Most importantly, it means ensuring that every action remains subject to the same controls, permissions and oversight that organisations already expect from human users.

In legal operations, for example, an agent should be able to:

    • Review an intake request
    • Identify missing information
    • Update structured records
    • Draft documentation
    • Create follow-up tasks
    • Escalate exceptions
    • Support lawyers through high-volume process work

But it should do so within an environment that maintains accountability, security and auditability.

The goal is not autonomous AI. The goal is governed AI-enabled work.

Why governance becomes more important as agents become more capable

There is an assumption in some parts of the market that governance slows innovation.

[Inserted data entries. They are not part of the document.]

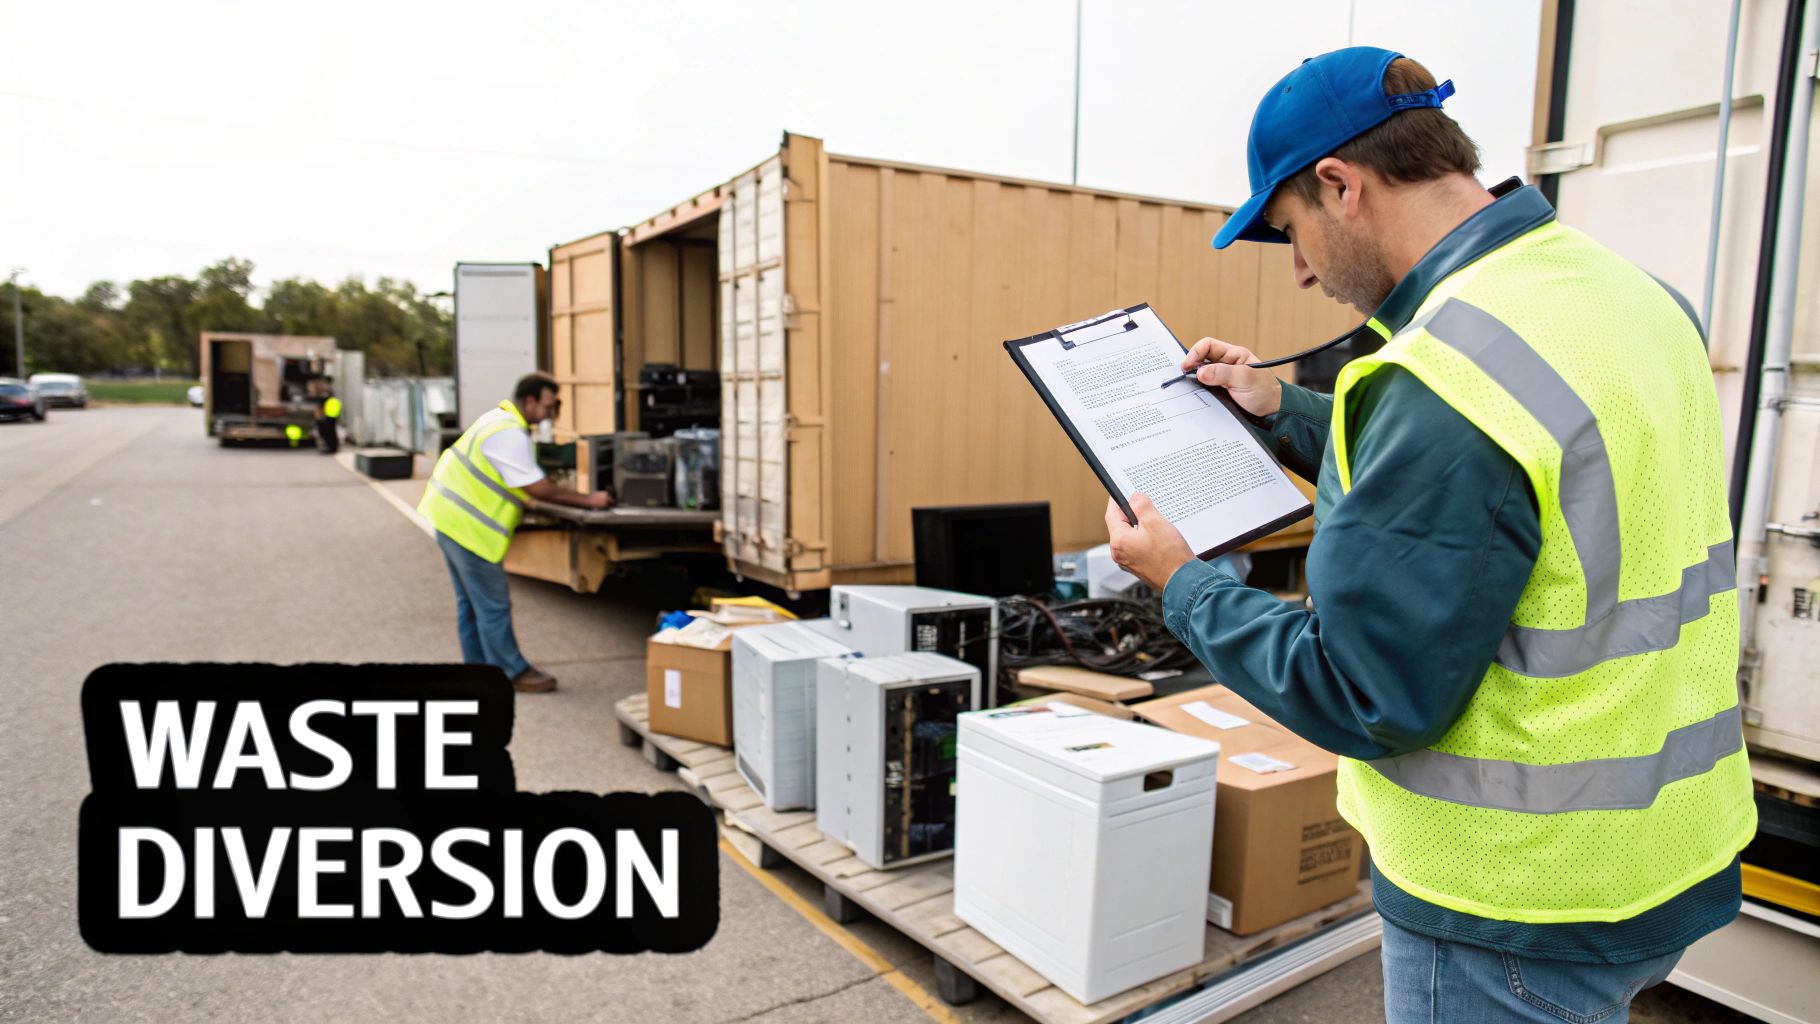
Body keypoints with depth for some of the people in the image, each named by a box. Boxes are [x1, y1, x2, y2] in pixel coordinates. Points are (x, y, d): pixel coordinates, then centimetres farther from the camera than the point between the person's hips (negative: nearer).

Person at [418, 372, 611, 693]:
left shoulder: (501, 418, 9)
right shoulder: (509, 435, -22)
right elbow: (539, 489, -21)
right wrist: (588, 501, -14)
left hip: (450, 517, 11)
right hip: (468, 526, -11)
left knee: (471, 600, 18)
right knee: (493, 604, -1)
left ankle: (478, 666, 28)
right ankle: (514, 673, 8)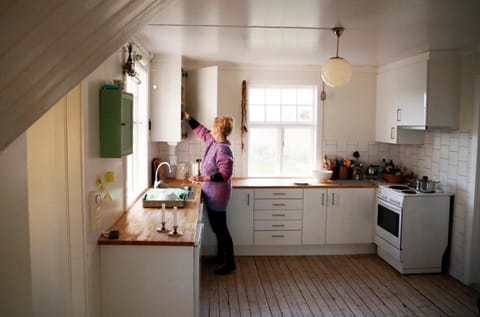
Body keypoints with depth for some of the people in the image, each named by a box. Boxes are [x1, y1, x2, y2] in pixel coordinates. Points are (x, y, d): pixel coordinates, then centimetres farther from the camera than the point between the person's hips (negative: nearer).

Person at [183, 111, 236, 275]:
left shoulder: (223, 150, -22)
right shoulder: (212, 141, 6)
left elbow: (225, 174, -26)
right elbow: (199, 129, 21)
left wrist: (203, 178, -28)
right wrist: (186, 116, 23)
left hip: (218, 195, -9)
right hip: (211, 194, 9)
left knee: (221, 228, -1)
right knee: (217, 227, 19)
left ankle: (230, 263, 10)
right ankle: (220, 256, 35)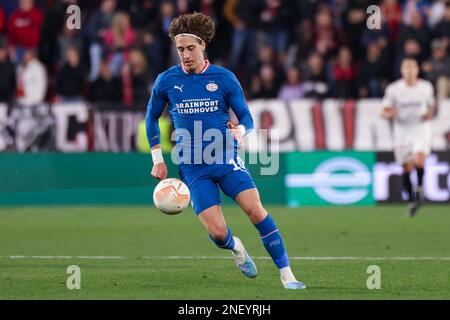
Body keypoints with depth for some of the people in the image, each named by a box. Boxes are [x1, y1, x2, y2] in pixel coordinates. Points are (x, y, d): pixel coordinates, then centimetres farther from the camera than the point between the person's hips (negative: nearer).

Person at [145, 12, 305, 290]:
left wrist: (240, 129, -20)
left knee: (256, 210, -19)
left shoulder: (224, 78, 0)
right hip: (193, 167, 0)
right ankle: (236, 248, 26)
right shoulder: (166, 81, 1)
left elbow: (247, 117, 4)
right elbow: (152, 118, 16)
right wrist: (158, 160, 10)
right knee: (217, 233, -12)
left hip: (226, 158, 0)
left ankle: (287, 275, -11)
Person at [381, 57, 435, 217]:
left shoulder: (426, 87, 0)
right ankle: (411, 200, 23)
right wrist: (390, 113, -24)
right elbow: (384, 112, -1)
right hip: (402, 131, 1)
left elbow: (431, 106, 15)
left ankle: (419, 186, 8)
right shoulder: (393, 89, -5)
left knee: (419, 161, -22)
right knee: (407, 168, 4)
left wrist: (429, 114, -7)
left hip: (421, 129, 0)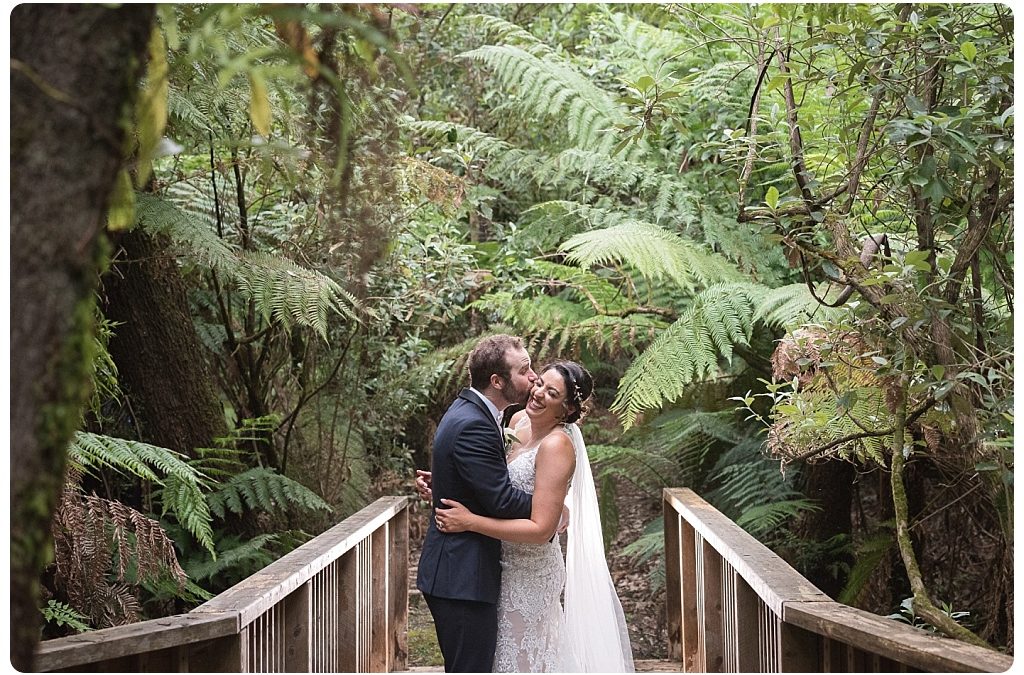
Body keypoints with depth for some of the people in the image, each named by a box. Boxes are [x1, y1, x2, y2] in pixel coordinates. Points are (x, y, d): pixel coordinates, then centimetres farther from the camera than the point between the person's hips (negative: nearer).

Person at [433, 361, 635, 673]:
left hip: (529, 572, -7)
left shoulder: (557, 445, -25)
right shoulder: (519, 420, -1)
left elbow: (541, 529, -28)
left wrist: (469, 521, -28)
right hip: (509, 563, 7)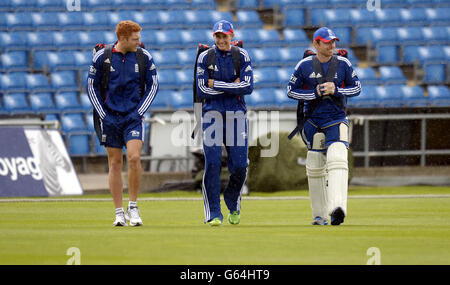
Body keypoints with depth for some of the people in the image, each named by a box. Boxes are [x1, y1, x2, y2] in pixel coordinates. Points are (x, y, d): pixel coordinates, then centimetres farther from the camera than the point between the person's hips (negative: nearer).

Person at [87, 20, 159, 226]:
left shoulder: (144, 57, 0)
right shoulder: (101, 57, -2)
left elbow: (153, 85, 8)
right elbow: (92, 86, 6)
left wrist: (140, 111, -1)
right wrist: (102, 114, -2)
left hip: (134, 117, 0)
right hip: (110, 117, 0)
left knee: (134, 158, -17)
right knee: (115, 164, 2)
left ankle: (133, 207, -4)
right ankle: (119, 213, 8)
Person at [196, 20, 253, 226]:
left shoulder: (242, 57, 4)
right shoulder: (205, 58, 2)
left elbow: (247, 87, -9)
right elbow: (202, 91, -7)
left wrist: (216, 84, -10)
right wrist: (232, 86, -8)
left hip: (236, 113, 1)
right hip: (212, 113, -1)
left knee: (239, 166, -1)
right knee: (212, 163, -10)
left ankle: (233, 206, 25)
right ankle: (214, 214, -6)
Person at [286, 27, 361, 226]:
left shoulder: (343, 64, 2)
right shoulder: (304, 65, 0)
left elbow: (357, 88, 6)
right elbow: (291, 90, 2)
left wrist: (336, 90, -11)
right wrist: (315, 93, -11)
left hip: (337, 121, -1)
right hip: (313, 121, 1)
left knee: (337, 160, -22)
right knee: (315, 168, 5)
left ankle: (337, 207, -36)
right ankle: (319, 215, 17)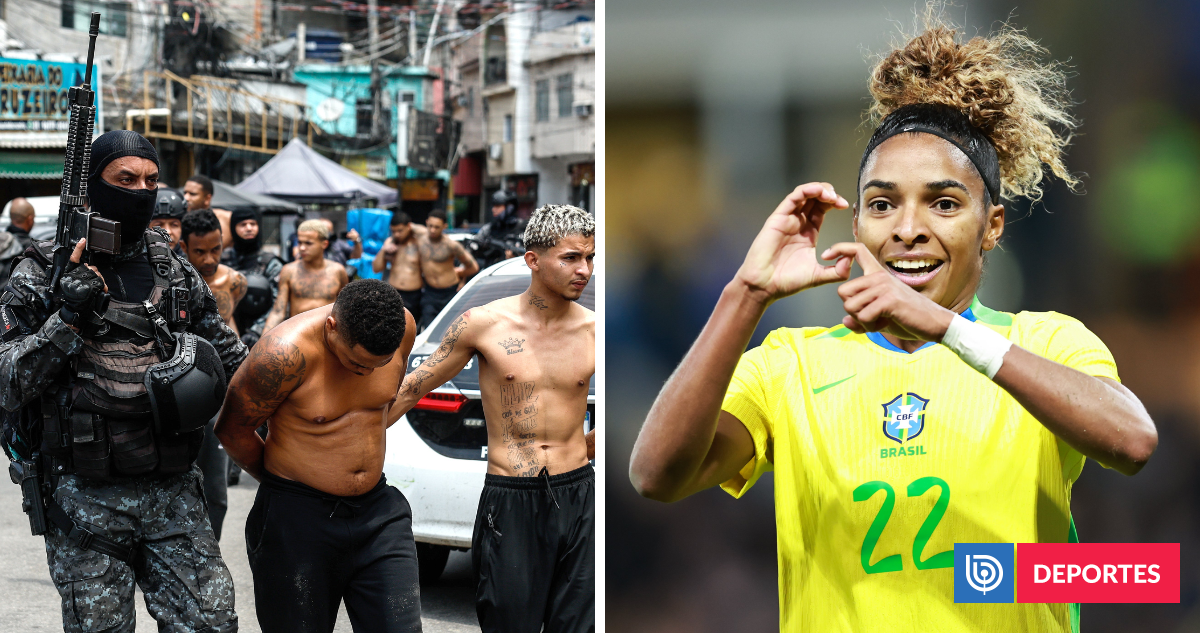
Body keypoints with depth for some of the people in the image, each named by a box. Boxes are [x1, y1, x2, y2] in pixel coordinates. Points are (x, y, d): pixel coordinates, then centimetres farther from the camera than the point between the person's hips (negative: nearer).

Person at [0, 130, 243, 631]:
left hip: (174, 494, 3)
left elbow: (230, 360, 22)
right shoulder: (44, 273, -2)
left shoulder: (175, 270, 10)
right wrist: (68, 318, -19)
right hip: (86, 499, -3)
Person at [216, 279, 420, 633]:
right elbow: (233, 430, -8)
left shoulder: (402, 328, -7)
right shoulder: (285, 353, -24)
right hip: (297, 521, -4)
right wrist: (284, 483, 7)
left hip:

In reality, governance is what enables adoption.

The more capable an agent becomes, the more important governance becomes.

An agent that only answers questions presents one level of risk.

An agent that can update client records, trigger workflows, generate documents and complete tasks presents another.

Enterprise organisations are not looking for unrestricted autonomy.

They are looking for controlled delegation.

They want agents that can operate within defined boundaries, under clear authority, with complete visibility of outcomes.

This is particularly true in regulated industries where confidentiality, privilege, client obligations and operational risk cannot be compromised.

MCP and the future of enterprise AI

This is why Model Context Protocol (MCP) is attracting so much attention.

MCP provides a standardised way for AI agents to interact with enterprise systems and perform meaningful work.

But connecting an agent to a system is only the starting point.

The real value comes from what sits behind that connection:

    • Authentication
    • Permissions
    • Process controls
    • Data governance
    • Auditability
    • Operational oversight

In other words, governance.

As organisations move from experimentation to deployment, these capabilities will become increasingly important.

The winners in enterprise AI will not simply be the organisations with access to the most advanced models.

They will be the organisations that can safely operationalise those models inside their business processes.

The conversation we should be having

The industry is understandably excited about agents.

We should be.

The potential is enormous.

But we should spend less time asking what agents can do, and more time asking how organisations can govern the work they perform.

Because ultimately, AI will not create value simply by being intelligent.

It will create value when it can participate in real work, within real processes, under real governance.

That is where enterprise adoption happens.

And that is where the next chapter of AI begins.